The brothers -- each is said to be worth more than $1 billion -- began working in the computer industry in their 20s and through a series of startups and acquisitions amassed their fortunes. They have denied the SEC charges.

Sam Wyly founded University Computing in the early 1960s and in 1970 he purchased Computer Technology, which operated as an in-house data processing unit for conglomerate LTV. The Wylys biggest hit came in 2000 when they sold their Sterling Software to Computer Associates for $4 billion.

The SEC, which filed the charges in Federal District Court in Manhattan, maintain that the Wylys used illegally acquired gains to purchase millions of dollars worth of art, jewelry, ranches in Aspen, Colorado, as well as a horse farm near their hometown of Dallas.

Although relatively quiet in the computer and telecommunications industries in recent years, the Wylys have made a mark by contributing to conservative causes. In 2000, they financed TV attacks against Senator John McCain through Republicans for Clean Air. The Wyly brothers were major contributors to the campaigns of former Presidents George H.W. Bush and George W. Bush.

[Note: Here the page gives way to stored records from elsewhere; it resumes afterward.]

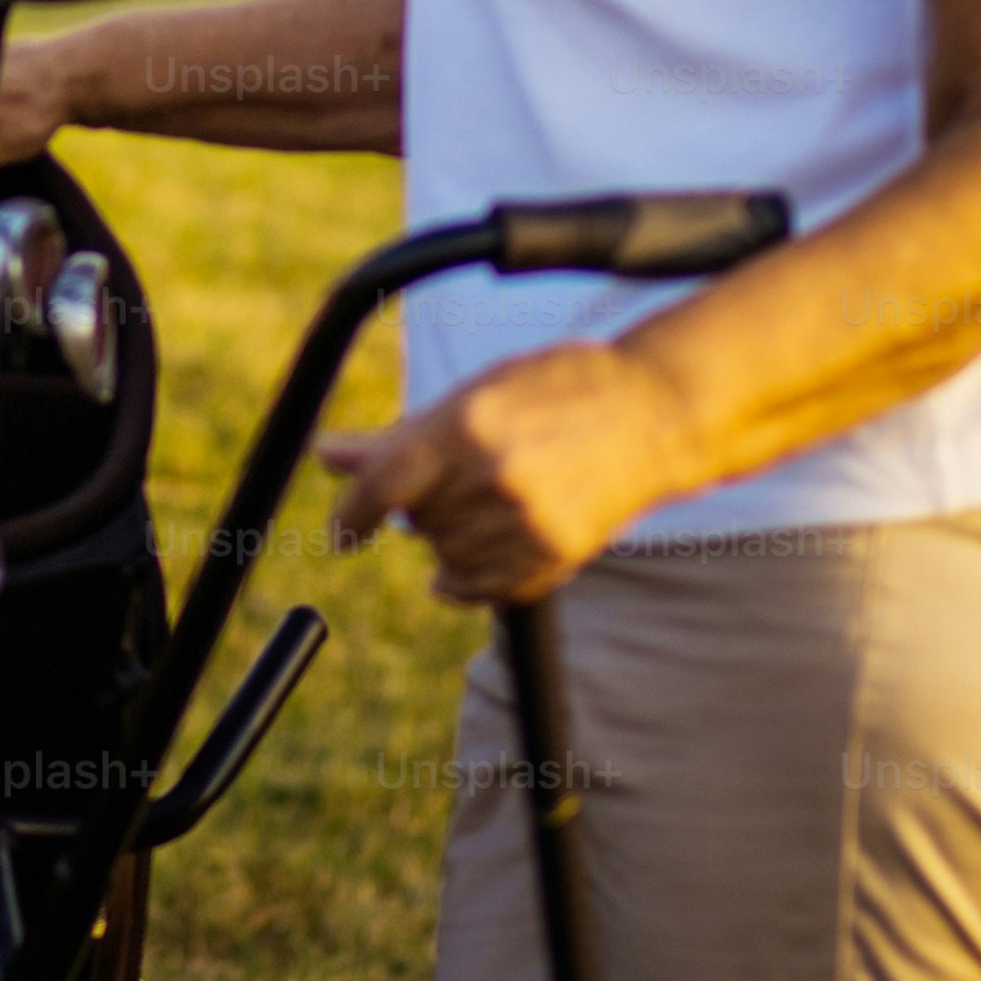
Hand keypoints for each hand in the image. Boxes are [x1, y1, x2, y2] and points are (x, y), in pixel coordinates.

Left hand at [321, 342, 709, 605]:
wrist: (652, 415)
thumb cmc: (555, 391)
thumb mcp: (474, 394)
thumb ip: (399, 437)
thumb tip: (328, 456)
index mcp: (467, 425)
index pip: (383, 484)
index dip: (351, 514)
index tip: (342, 535)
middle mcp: (493, 477)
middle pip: (418, 520)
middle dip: (423, 506)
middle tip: (461, 477)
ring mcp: (527, 521)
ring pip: (447, 557)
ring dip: (452, 539)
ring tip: (491, 500)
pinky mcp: (554, 555)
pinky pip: (484, 589)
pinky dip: (470, 580)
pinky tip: (476, 556)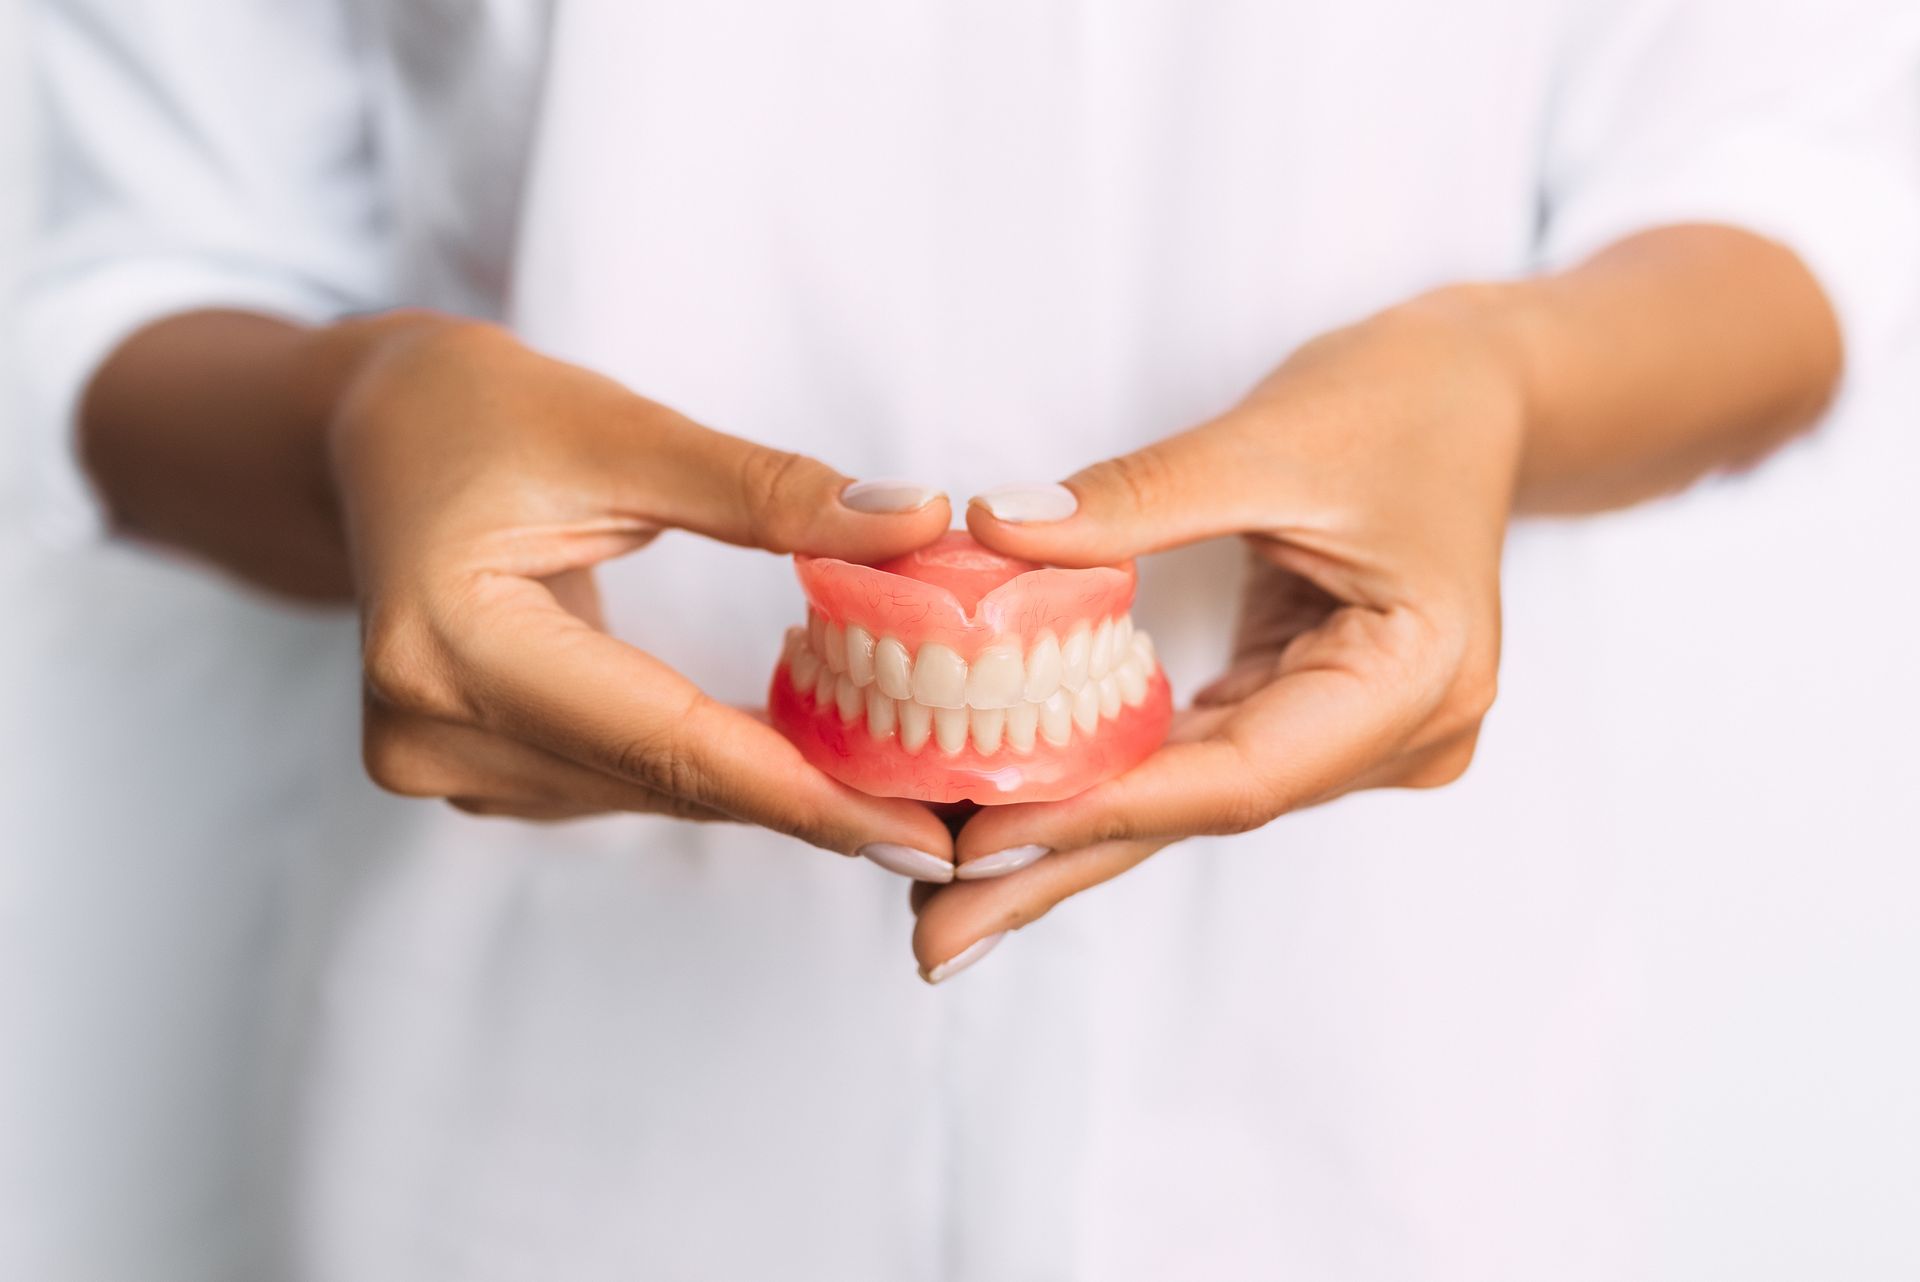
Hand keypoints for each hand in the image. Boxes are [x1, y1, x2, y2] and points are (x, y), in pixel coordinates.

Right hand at [326, 313, 956, 858]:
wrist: (364, 437)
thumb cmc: (476, 411)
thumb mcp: (621, 430)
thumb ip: (767, 490)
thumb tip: (916, 527)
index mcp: (451, 644)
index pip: (667, 742)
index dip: (805, 793)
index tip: (923, 833)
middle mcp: (429, 731)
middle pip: (664, 781)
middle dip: (811, 801)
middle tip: (948, 821)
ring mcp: (436, 764)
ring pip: (649, 792)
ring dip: (767, 786)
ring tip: (896, 782)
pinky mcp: (463, 769)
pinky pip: (619, 780)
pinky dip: (708, 766)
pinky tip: (795, 752)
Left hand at [909, 292, 1526, 979]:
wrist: (1479, 390)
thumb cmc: (1403, 399)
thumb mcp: (1268, 436)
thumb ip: (1135, 497)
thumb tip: (996, 530)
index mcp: (1415, 680)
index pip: (1238, 774)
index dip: (1102, 808)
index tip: (978, 840)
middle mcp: (1394, 736)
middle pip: (1203, 813)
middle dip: (1061, 870)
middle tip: (936, 940)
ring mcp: (1356, 735)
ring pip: (1188, 798)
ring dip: (1069, 838)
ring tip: (947, 894)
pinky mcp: (1310, 711)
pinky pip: (1193, 758)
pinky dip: (1106, 781)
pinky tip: (1016, 812)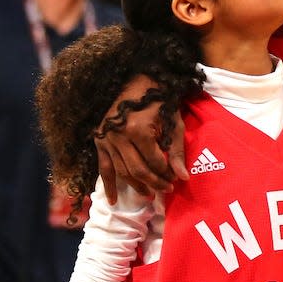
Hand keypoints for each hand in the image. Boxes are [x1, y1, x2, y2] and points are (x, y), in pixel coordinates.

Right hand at [94, 76, 186, 204]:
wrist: (138, 80)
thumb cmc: (160, 100)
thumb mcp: (174, 123)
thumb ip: (177, 151)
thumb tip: (183, 177)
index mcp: (137, 130)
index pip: (154, 161)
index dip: (166, 173)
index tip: (176, 179)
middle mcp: (118, 136)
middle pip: (136, 170)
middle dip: (153, 182)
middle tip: (166, 190)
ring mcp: (106, 138)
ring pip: (121, 171)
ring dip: (135, 186)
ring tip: (149, 194)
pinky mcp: (99, 139)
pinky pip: (103, 167)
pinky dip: (108, 185)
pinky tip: (113, 201)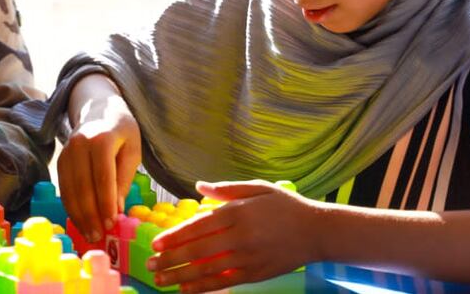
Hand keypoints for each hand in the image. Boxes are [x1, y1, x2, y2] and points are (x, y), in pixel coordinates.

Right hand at [57, 92, 140, 242]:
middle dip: (91, 214)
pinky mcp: (60, 160)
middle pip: (82, 185)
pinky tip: (79, 221)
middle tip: (99, 235)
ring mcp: (66, 152)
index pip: (102, 176)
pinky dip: (71, 207)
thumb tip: (116, 209)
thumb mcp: (132, 149)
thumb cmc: (122, 131)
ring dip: (78, 215)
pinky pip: (63, 188)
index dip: (106, 201)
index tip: (112, 222)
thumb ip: (124, 178)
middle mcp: (79, 144)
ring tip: (90, 234)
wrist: (98, 109)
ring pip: (69, 189)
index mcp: (101, 138)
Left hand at [148, 180, 321, 292]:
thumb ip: (226, 189)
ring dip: (181, 277)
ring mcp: (248, 258)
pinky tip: (187, 290)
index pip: (198, 226)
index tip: (156, 243)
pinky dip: (204, 287)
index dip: (174, 236)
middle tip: (151, 264)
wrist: (318, 231)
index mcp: (237, 212)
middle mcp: (240, 236)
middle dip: (170, 259)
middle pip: (197, 250)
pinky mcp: (255, 274)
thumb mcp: (258, 188)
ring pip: (207, 270)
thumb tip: (198, 186)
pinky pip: (224, 282)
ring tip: (161, 281)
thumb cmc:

Later, the Wylies contributed to the Swift Boat Veterans for Truth, a conservative organization that attacked Democratic Senator John Kerry's military record.

William Brewer III, an attorney representing the Wylys, denied the SEC charges. "The Wylys have always received the advice and counsel of leading accounting and legal professionals," said Brewer according to media accounts. "They have never been given any reason to believe the financial transactions in question where anything other than legal and fully appropriate."